In my defense of the ancient Indian sage Patanjali, I explained that his “bestseller” actually worked for sincere practitioners over two millennia because it focuses on a holistic inside-out transformation. Most self-help books or practices in our times focus on external quick fixes: how to diet to get a slim figure, how to make appreciative statements to make others feel good or how to get rich quick. Most of these external transformative moves aren’t sustainable in the long term, as we find ourselves putting on weight after our diet is over or making short-term friends. Trying to “quick-fix” external aspects of our personality or situation leads to an outside-in transformation.
On the other hand, an inside-out transformation, as the Yoga Sutras suggest, assumes that a transformation from the core of our being will not only be long-term and real, but will naturally lead us to take care of all the other external aspects of transformation we tend to focus on. The key to an inside-out transformation is yoga that Patanjali defines as “citta vrtti nirodhah” ..(1.2), which literally means “pausing the turbulent fluctuations of our mind.” It has been said that an average human being has about 60,000 thoughts in 24 hours. About 90 percent or so of these thoughts are repetitive; they’re more or less the same thoughts that you’ve had in the last few weeks and probably will have over the next few weeks or months.
Unfortunately, most of these repetitive thoughts are negative: regrets about the past or fear of something that might happen in the future.
These kinds of negative thoughts are the “noise,” according to the Sutras, that drown out the voice of our true Self, Purusha.
When we’re able to pause these turbulent fluctuations of our mind and silence the constant noise that goes on both inside and outside of us, we’re able to clearly listen to our purusha. And at that point, says Patanjali, drastuh svarupe avasthānam (1.3) – “the inner witness becomes situated in its own true nature.”
If we aren’t able to control these turbulences of the mind, then we start (mis)identifying with them and become one with those fluctuations – vrtti sārupyam itaratra (1.4), which means, “otherwise, the inner witness identifies with those fluctuations”. And when we start letting our uncontrolled mind control the rest of our lives, chaos ensues.
It is difficult to control the fluctuations of the mind.
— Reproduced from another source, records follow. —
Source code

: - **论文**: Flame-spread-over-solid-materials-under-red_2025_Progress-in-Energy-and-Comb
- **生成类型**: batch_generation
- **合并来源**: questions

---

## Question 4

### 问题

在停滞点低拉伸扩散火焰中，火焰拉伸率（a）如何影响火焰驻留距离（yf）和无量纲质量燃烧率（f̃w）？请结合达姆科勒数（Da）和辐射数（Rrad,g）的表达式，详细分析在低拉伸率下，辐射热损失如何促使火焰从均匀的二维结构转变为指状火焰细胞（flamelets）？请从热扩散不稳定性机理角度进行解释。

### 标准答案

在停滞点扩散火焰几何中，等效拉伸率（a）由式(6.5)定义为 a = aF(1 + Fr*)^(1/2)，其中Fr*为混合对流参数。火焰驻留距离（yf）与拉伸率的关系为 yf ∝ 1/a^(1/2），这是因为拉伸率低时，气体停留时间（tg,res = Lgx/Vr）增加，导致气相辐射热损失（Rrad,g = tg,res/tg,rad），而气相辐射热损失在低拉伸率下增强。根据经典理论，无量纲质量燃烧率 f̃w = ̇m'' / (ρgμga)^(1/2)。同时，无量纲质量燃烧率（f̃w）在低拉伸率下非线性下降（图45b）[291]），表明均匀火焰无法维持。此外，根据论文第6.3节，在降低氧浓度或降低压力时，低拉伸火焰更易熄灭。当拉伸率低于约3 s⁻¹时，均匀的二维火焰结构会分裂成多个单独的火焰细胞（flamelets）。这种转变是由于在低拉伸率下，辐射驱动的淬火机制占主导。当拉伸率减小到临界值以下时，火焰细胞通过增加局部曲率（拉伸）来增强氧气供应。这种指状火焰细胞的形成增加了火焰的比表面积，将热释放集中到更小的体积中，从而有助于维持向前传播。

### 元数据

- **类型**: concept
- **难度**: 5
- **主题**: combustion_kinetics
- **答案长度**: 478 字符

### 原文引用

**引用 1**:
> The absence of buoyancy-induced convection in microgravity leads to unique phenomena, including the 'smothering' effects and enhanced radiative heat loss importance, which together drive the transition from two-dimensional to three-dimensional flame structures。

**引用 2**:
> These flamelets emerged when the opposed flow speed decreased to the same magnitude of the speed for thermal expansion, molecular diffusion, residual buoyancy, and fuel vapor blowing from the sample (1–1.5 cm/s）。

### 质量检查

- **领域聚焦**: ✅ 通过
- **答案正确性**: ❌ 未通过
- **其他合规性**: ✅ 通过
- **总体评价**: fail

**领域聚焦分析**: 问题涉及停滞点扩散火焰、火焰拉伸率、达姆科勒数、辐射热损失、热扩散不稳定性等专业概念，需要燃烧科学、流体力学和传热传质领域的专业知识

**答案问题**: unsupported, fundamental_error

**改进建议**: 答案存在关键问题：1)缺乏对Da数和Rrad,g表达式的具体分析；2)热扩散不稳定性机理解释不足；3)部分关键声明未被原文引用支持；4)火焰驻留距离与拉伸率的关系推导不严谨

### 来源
For those who have ever tried and failed, the Sutras offer hope. The process to befriend and tame the mind is a difficult feat achievable only through sādhanā: regular practice.
As we give ourselves to the process of sādhanā, a mastery of our mind comes through commitment to and a regular practice of the eight limbs of yoga: yama (restraint), niyama (observances), āsana (physical postures), prānāyāma (breath regulation), pratyāhāra (retracting senses), dhāranā (concentration), dhyana (contemplation) and samādhi (meditative absorption).
Making friends with the mind through this eightfold path and beginning an inner transformation is the most effective and long- term way to achieve a healthy body, refined senses, relaxed mind, focused intelligence and an overall sense of happiness and well-being coming from the depths of our inner self. Yoga, according the Sutras, thus explains the the spiritual practice, sādhanā, of “connecting” or “joining” to our real Self and our ultimate source, the supreme being, Ishwara. It must be practiced in solitude, and also with other like-minded yogis to enhance learning and encourage each other.
When we invest our own passion and commitment to sādhanā, and have a support system of fellow yogis, the theory of the Sutras will slowly and gradually start transforming us inside-out in ways we have never imagined in our practical, everyday life. And though the sādhanā required to experience this transformation might feel tough when we start out, practicing yoga and living the Sutras regularly—individually and collectively—will eventually help us to effortlessly manage our mind.
Dr. Abhi Ghosh is a scholar, teacher and a practitioner of Bhakti yoga for more than 21 years.